What is needed →
The result should be a faithful copy of every entry below, with the pictures left out.

*** Opening of Extracted records ***

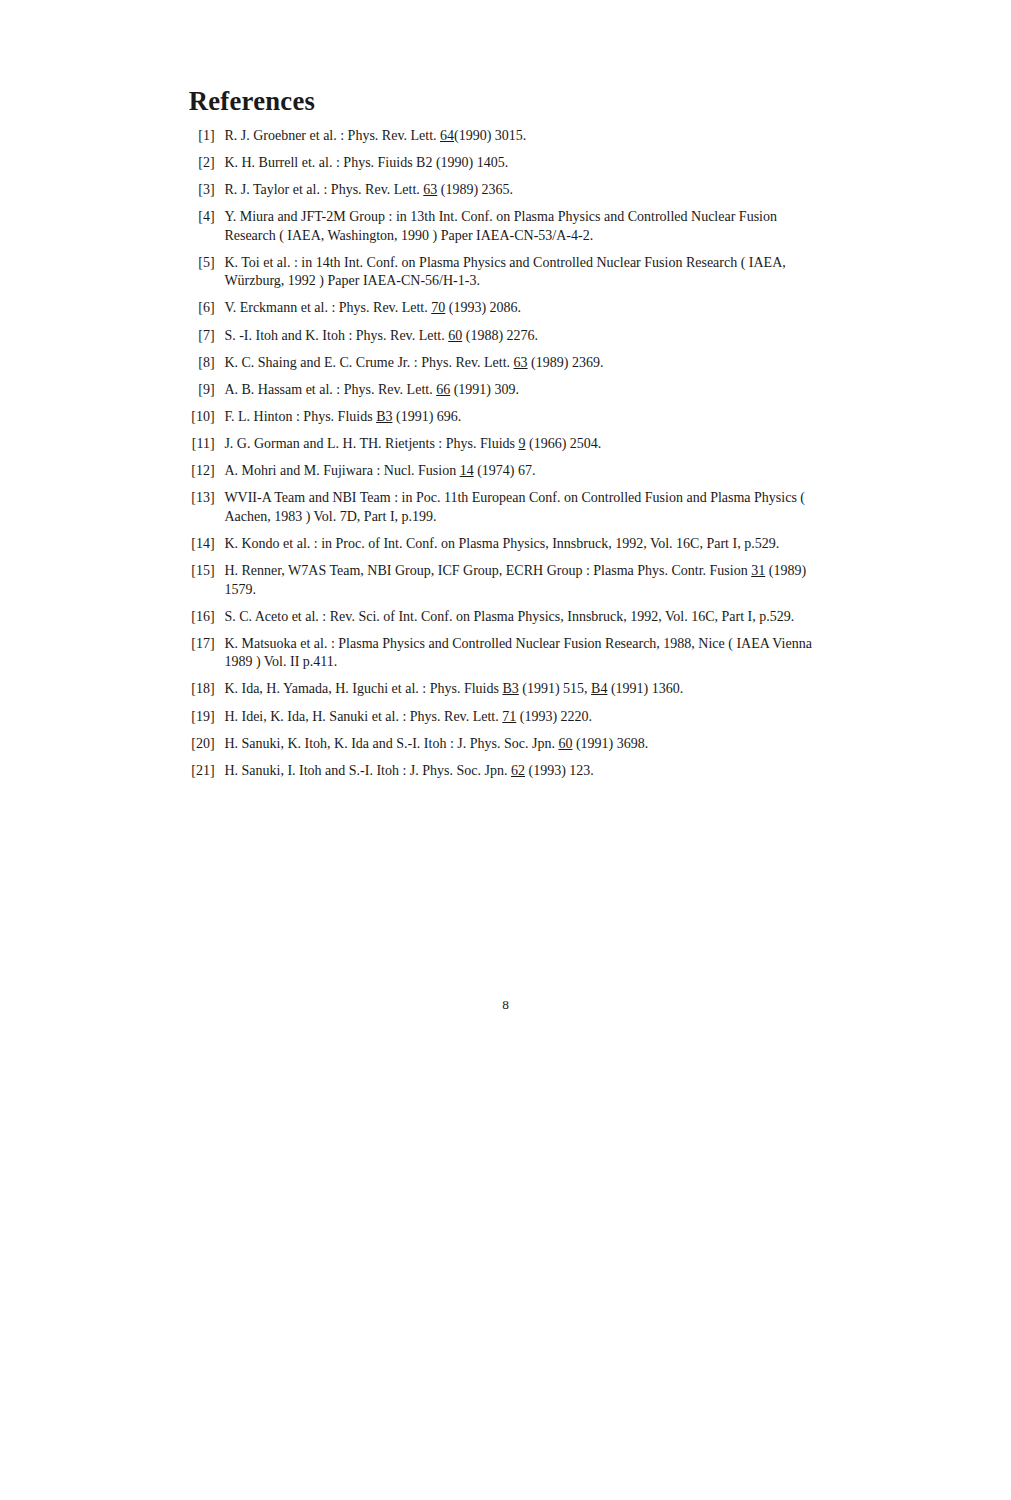References
[1] R. J. Groebner et al. : Phys. Rev. Lett. 64(1990) 3015.
[2] K. H. Burrell et. al. : Phys. Fiuids B2 (1990) 1405.
[3] R. J. Taylor et al. : Phys. Rev. Lett. 63 (1989) 2365.
[4] Y. Miura and JFT-2M Group : in 13th Int. Conf. on Plasma Physics and Controlled Nuclear Fusion Research ( IAEA, Washington, 1990 ) Paper IAEA-CN-53/A-4-2.
[5] K. Toi et al. : in 14th Int. Conf. on Plasma Physics and Controlled Nuclear Fusion Research ( IAEA, Würzburg, 1992 ) Paper IAEA-CN-56/H-1-3.
[6] V. Erckmann et al. : Phys. Rev. Lett. 70 (1993) 2086.
[7] S. -I. Itoh and K. Itoh : Phys. Rev. Lett. 60 (1988) 2276.
[8] K. C. Shaing and E. C. Crume Jr. : Phys. Rev. Lett. 63 (1989) 2369.
[9] A. B. Hassam et al. : Phys. Rev. Lett. 66 (1991) 309.
[10] F. L. Hinton : Phys. Fluids B3 (1991) 696.
[11] J. G. Gorman and L. H. TH. Rietjents : Phys. Fluids 9 (1966) 2504.
[12] A. Mohri and M. Fujiwara : Nucl. Fusion 14 (1974) 67.
[13] WVII-A Team and NBI Team : in Poc. 11th European Conf. on Controlled Fusion and Plasma Physics ( Aachen, 1983 ) Vol. 7D, Part I, p.199.
[14] K. Kondo et al. : in Proc. of Int. Conf. on Plasma Physics, Innsbruck, 1992, Vol. 16C, Part I, p.529.
[15] H. Renner, W7AS Team, NBI Group, ICF Group, ECRH Group : Plasma Phys. Contr. Fusion 31 (1989) 1579.
[16] S. C. Aceto et al. : Rev. Sci. of Int. Conf. on Plasma Physics, Innsbruck, 1992, Vol. 16C, Part I, p.529.
[17] K. Matsuoka et al. : Plasma Physics and Controlled Nuclear Fusion Research, 1988, Nice ( IAEA Vienna 1989 ) Vol. II p.411.
[18] K. Ida, H. Yamada, H. Iguchi et al. : Phys. Fluids B3 (1991) 515, B4 (1991) 1360.
[19] H. Idei, K. Ida, H. Sanuki et al. : Phys. Rev. Lett. 71 (1993) 2220.
[20] H. Sanuki, K. Itoh, K. Ida and S.-I. Itoh : J. Phys. Soc. Jpn. 60 (1991) 3698.
[21] H. Sanuki, I. Itoh and S.-I. Itoh : J. Phys. Soc. Jpn. 62 (1993) 123.
8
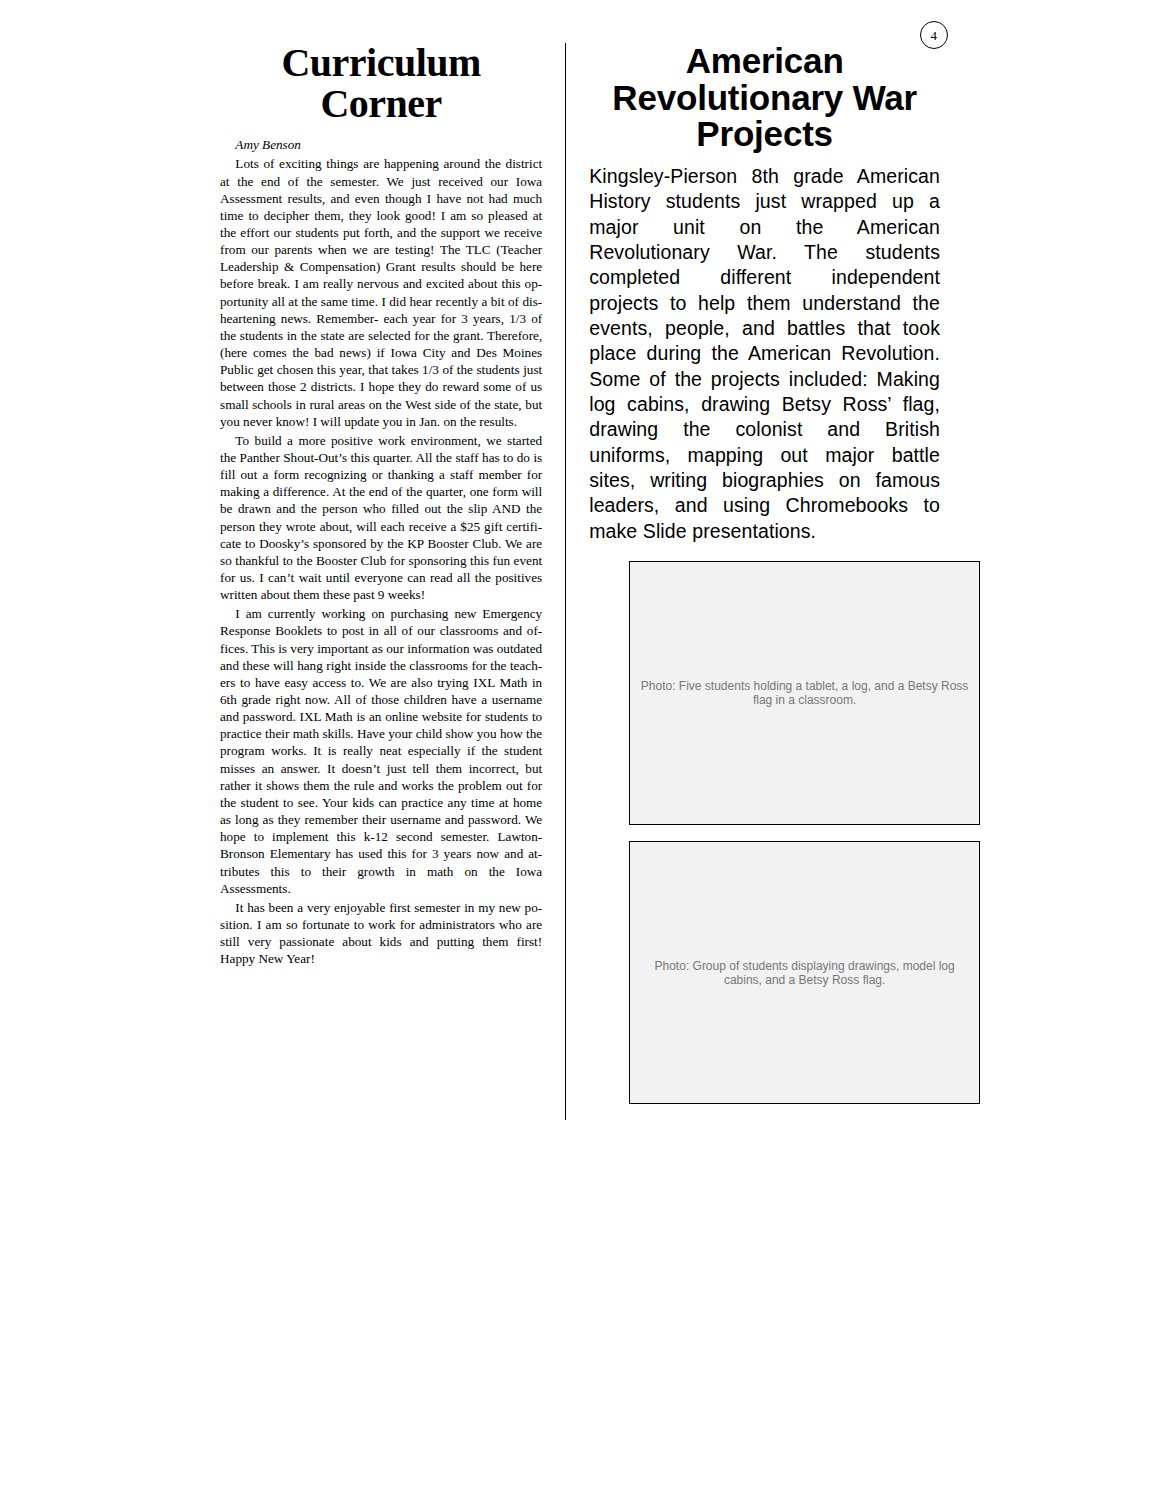4
Curriculum Corner
Amy Benson
Lots of exciting things are happening around the district at the end of the semester. We just received our Iowa Assessment results, and even though I have not had much time to decipher them, they look good! I am so pleased at the effort our students put forth, and the support we receive from our parents when we are testing! The TLC (Teacher Leadership & Compensation) Grant results should be here before break. I am really nervous and excited about this opportunity all at the same time. I did hear recently a bit of disheartening news. Remember- each year for 3 years, 1/3 of the students in the state are selected for the grant. Therefore, (here comes the bad news) if Iowa City and Des Moines Public get chosen this year, that takes 1/3 of the students just between those 2 districts. I hope they do reward some of us small schools in rural areas on the West side of the state, but you never know! I will update you in Jan. on the results.
To build a more positive work environment, we started the Panther Shout-Out’s this quarter. All the staff has to do is fill out a form recognizing or thanking a staff member for making a difference. At the end of the quarter, one form will be drawn and the person who filled out the slip AND the person they wrote about, will each receive a $25 gift certificate to Doosky’s sponsored by the KP Booster Club. We are so thankful to the Booster Club for sponsoring this fun event for us. I can’t wait until everyone can read all the positives written about them these past 9 weeks!
I am currently working on purchasing new Emergency Response Booklets to post in all of our classrooms and offices. This is very important as our information was outdated and these will hang right inside the classrooms for the teachers to have easy access to. We are also trying IXL Math in 6th grade right now. All of those children have a username and password. IXL Math is an online website for students to practice their math skills. Have your child show you how the program works. It is really neat especially if the student misses an answer. It doesn’t just tell them incorrect, but rather it shows them the rule and works the problem out for the student to see. Your kids can practice any time at home as long as they remember their username and password. We hope to implement this k-12 second semester. Lawton-Bronson Elementary has used this for 3 years now and attributes this to their growth in math on the Iowa Assessments.
It has been a very enjoyable first semester in my new position. I am so fortunate to work for administrators who are still very passionate about kids and putting them first! Happy New Year!
American Revolutionary War Projects
Kingsley-Pierson 8th grade American History students just wrapped up a major unit on the American Revolutionary War. The students completed different independent projects to help them understand the events, people, and battles that took place during the American Revolution. Some of the projects included: Making log cabins, drawing Betsy Ross’ flag, drawing the colonist and British uniforms, mapping out major battle sites, writing biographies on famous leaders, and using Chromebooks to make Slide presentations.
Photo: Five students holding a tablet, a log, and a Betsy Ross flag in a classroom.
Photo: Group of students displaying drawings, model log cabins, and a Betsy Ross flag.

*** Close of Extracted records ***

Task answer →
References
[1] R. J. Groebner et al. : Phys. Rev. Lett. 64(1990) 3015.
[2] K. H. Burrell et. al. : Phys. Fiuids B2 (1990) 1405.
[3] R. J. Taylor et al. : Phys. Rev. Lett. 63 (1989) 2365.
[4] Y. Miura and JFT-2M Group : in 13th Int. Conf. on Plasma Physics and Controlled Nuclear Fusion Research ( IAEA, Washington, 1990 ) Paper IAEA-CN-53/A-4-2.
[5] K. Toi et al. : in 14th Int. Conf. on Plasma Physics and Controlled Nuclear Fusion Research ( IAEA, Würzburg, 1992 ) Paper IAEA-CN-56/H-1-3.
[6] V. Erckmann et al. : Phys. Rev. Lett. 70 (1993) 2086.
[7] S. -I. Itoh and K. Itoh : Phys. Rev. Lett. 60 (1988) 2276.
[8] K. C. Shaing and E. C. Crume Jr. : Phys. Rev. Lett. 63 (1989) 2369.
[9] A. B. Hassam et al. : Phys. Rev. Lett. 66 (1991) 309.
[10] F. L. Hinton : Phys. Fluids B3 (1991) 696.
[11] J. G. Gorman and L. H. TH. Rietjents : Phys. Fluids 9 (1966) 2504.
[12] A. Mohri and M. Fujiwara : Nucl. Fusion 14 (1974) 67.
[13] WVII-A Team and NBI Team : in Poc. 11th European Conf. on Controlled Fusion and Plasma Physics ( Aachen, 1983 ) Vol. 7D, Part I, p.199.
[14] K. Kondo et al. : in Proc. of Int. Conf. on Plasma Physics, Innsbruck, 1992, Vol. 16C, Part I, p.529.
[15] H. Renner, W7AS Team, NBI Group, ICF Group, ECRH Group : Plasma Phys. Contr. Fusion 31 (1989) 1579.
[16] S. C. Aceto et al. : Rev. Sci. of Int. Conf. on Plasma Physics, Innsbruck, 1992, Vol. 16C, Part I, p.529.
[17] K. Matsuoka et al. : Plasma Physics and Controlled Nuclear Fusion Research, 1988, Nice ( IAEA Vienna 1989 ) Vol. II p.411.
[18] K. Ida, H. Yamada, H. Iguchi et al. : Phys. Fluids B3 (1991) 515, B4 (1991) 1360.
[19] H. Idei, K. Ida, H. Sanuki et al. : Phys. Rev. Lett. 71 (1993) 2220.
[20] H. Sanuki, K. Itoh, K. Ida and S.-I. Itoh : J. Phys. Soc. Jpn. 60 (1991) 3698.
[21] H. Sanuki, I. Itoh and S.-I. Itoh : J. Phys. Soc. Jpn. 62 (1993) 123.
8
4
Curriculum Corner
Amy Benson
Lots of exciting things are happening around the district at the end of the semester. We just received our Iowa Assessment results, and even though I have not had much time to decipher them, they look good! I am so pleased at the effort our students put forth, and the support we receive from our parents when we are testing! The TLC (Teacher Leadership & Compensation) Grant results should be here before break. I am really nervous and excited about this opportunity all at the same time. I did hear recently a bit of disheartening news. Remember- each year for 3 years, 1/3 of the students in the state are selected for the grant. Therefore, (here comes the bad news) if Iowa City and Des Moines Public get chosen this year, that takes 1/3 of the students just between those 2 districts. I hope they do reward some of us small schools in rural areas on the West side of the state, but you never know! I will update you in Jan. on the results.
To build a more positive work environment, we started the Panther Shout-Out’s this quarter. All the staff has to do is fill out a form recognizing or thanking a staff member for making a difference. At the end of the quarter, one form will be drawn and the person who filled out the slip AND the person they wrote about, will each receive a $25 gift certificate to Doosky’s sponsored by the KP Booster Club. We are so thankful to the Booster Club for sponsoring this fun event for us. I can’t wait until everyone can read all the positives written about them these past 9 weeks!
I am currently working on purchasing new Emergency Response Booklets to post in all of our classrooms and offices. This is very important as our information was outdated and these will hang right inside the classrooms for the teachers to have easy access to. We are also trying IXL Math in 6th grade right now. All of those children have a username and password. IXL Math is an online website for students to practice their math skills. Have your child show you how the program works. It is really neat especially if the student misses an answer. It doesn’t just tell them incorrect, but rather it shows them the rule and works the problem out for the student to see. Your kids can practice any time at home as long as they remember their username and password. We hope to implement this k-12 second semester. Lawton-Bronson Elementary has used this for 3 years now and attributes this to their growth in math on the Iowa Assessments.
It has been a very enjoyable first semester in my new position. I am so fortunate to work for administrators who are still very passionate about kids and putting them first! Happy New Year!
American Revolutionary War Projects
Kingsley-Pierson 8th grade American History students just wrapped up a major unit on the American Revolutionary War. The students completed different independent projects to help them understand the events, people, and battles that took place during the American Revolution. Some of the projects included: Making log cabins, drawing Betsy Ross’ flag, drawing the colonist and British uniforms, mapping out major battle sites, writing biographies on famous leaders, and using Chromebooks to make Slide presentations.
Photo: Five students holding a tablet, a log, and a Betsy Ross flag in a classroom.
Photo: Group of students displaying drawings, model log cabins, and a Betsy Ross flag.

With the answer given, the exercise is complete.